● TEXT SECTION
Your deep emotions, if they continue to pop up in ways that keep you stuck, despondent, confused or hopeless, those might be an invitation. I said to the girl grieving “Maybe this is coming up in you because God wants you to process the pain and loss and no one made space at the initial onset of your pain to allow you to do that. If you are feeling like the emotions you are experiencing lately are more than PMS, a bad hair day or menopause, saying yes to God’s invite can look like processing with a friend, a pastor, or a counselor. 

Pain doesn’t go away by ignoring it. So if you feel pain this Wednesday, sit in it. Don’t stuff it, pretend it’s not there, drink it away or sweep it under the rug. Instead, sit there and invite God in. Here is a very simple prayer you could pray aloud: “God, I believe you hear my cries. I believe you meet me where I’m at. This is where I’m at… (And then tell Him where you are… not because He doesn’t know but because you need to know.) God will you comfort my pain? Will you help me navigate these emotions? Lord, you weep with your people. But you also raise them up into being people of hope. Lord help me grieve and help me believe. I believe you will redeem all this pain, that you will set things right, that you will take away every tear and replace it with joy one day soon. Until that day, I will long for a redemption, where our world, our relationships and our hearts are set right. Amen” 

Jesus meets us where we are at. I know I talk about that all the time but it’s so, so true and when we start to get that, it will change everything. You have to meet people where they are at and be so Jesus-like safe, so Jesus-like compassionate, so Jesus-like patient that people can be where they are at. We can’t get to where we are going until we recognize where we are at. We can’t get to wholeness until we first recognize brokenness. We can’t get to peace by faking it. We first have to see why we don’t have it. We can’t get to forgiveness if we can’t first be real about our bitterness. Allow people to be where they are. Sit with them in it. When you’ve earned the right, the trust, the voice, then you can invite them forward… toward wholeness, peace, stability.

● DATA FOR ANALYSIS

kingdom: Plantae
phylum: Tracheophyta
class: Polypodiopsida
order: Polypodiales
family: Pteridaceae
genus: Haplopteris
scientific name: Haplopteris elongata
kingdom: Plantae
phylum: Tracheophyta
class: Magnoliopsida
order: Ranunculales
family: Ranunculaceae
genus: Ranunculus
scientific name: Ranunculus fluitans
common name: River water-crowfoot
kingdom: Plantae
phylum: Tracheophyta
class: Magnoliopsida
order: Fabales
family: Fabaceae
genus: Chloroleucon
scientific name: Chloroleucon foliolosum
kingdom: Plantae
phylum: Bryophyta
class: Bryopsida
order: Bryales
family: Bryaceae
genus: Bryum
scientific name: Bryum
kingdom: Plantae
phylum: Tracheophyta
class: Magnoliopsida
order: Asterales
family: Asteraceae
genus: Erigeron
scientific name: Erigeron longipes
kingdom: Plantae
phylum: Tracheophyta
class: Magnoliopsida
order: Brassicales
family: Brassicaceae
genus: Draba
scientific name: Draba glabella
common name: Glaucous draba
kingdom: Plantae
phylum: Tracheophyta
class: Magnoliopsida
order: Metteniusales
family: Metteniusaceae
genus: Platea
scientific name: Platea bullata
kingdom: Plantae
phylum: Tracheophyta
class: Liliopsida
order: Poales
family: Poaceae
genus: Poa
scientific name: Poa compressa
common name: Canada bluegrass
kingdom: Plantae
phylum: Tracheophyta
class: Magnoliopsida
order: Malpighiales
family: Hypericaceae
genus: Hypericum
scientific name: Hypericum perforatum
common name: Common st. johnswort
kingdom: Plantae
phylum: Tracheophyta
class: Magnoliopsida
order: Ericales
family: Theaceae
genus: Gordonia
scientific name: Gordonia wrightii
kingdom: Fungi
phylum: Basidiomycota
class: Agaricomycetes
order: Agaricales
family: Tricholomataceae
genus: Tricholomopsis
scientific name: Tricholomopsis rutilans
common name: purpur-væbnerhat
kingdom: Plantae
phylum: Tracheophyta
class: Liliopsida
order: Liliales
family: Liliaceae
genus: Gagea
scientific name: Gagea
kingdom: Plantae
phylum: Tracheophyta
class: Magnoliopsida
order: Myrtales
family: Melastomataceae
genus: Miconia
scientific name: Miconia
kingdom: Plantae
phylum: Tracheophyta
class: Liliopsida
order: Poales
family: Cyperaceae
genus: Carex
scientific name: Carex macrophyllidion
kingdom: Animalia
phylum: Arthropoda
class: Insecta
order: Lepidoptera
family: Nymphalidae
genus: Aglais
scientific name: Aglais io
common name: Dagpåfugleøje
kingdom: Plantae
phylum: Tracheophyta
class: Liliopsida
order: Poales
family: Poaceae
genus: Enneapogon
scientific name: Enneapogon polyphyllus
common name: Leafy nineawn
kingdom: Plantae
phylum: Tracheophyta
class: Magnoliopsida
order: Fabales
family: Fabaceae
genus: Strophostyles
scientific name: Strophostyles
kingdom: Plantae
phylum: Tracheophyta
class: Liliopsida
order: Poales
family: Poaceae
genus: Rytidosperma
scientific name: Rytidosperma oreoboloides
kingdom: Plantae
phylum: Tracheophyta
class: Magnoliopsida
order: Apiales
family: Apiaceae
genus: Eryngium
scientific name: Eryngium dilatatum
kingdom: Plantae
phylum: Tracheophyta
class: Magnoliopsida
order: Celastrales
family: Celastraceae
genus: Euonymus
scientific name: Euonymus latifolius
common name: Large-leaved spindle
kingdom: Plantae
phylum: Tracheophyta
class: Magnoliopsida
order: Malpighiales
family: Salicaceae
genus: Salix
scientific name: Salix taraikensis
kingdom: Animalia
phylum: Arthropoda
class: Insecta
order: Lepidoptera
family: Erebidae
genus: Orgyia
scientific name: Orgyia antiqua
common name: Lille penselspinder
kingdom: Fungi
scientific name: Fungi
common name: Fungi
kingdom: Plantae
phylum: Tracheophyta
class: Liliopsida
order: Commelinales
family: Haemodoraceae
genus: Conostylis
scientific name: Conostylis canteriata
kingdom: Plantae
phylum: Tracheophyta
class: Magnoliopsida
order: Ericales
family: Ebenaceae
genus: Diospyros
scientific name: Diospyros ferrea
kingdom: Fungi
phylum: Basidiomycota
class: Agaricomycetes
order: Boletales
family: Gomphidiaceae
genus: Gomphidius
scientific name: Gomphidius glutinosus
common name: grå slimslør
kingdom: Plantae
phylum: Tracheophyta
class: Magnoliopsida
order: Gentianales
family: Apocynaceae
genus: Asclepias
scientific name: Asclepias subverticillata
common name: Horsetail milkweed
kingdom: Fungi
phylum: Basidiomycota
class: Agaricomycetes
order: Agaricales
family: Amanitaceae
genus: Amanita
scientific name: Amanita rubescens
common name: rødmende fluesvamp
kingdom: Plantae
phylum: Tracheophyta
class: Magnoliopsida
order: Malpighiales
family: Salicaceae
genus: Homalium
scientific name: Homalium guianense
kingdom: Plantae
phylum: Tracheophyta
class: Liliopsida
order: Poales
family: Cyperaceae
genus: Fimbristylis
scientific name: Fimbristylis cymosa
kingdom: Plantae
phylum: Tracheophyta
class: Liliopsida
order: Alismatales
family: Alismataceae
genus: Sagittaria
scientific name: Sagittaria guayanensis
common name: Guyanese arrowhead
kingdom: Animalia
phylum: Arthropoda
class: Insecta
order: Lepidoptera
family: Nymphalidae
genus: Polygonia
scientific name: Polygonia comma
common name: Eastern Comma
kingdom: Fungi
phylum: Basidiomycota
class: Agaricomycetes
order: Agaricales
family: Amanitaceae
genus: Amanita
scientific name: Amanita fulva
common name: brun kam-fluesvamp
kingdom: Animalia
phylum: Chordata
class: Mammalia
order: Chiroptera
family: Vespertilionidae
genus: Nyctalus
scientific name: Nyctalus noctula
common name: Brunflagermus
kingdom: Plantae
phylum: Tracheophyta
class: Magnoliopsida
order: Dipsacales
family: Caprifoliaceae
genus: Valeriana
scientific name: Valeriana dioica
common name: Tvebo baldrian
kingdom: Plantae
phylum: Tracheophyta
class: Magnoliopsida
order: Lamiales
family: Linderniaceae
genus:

● TASK DETAILS
Please answer these questions about the text on grief and prayer:
1. Who does it name as people you might process your emotions with?
2. On which day does it say to sit in your pain if you feel it?
3. What must we first recognize before we can get to wholeness?

● OUTPUT
1. A friend, a pastor, or a counselor.
2. Wednesday.
3. Brokenness.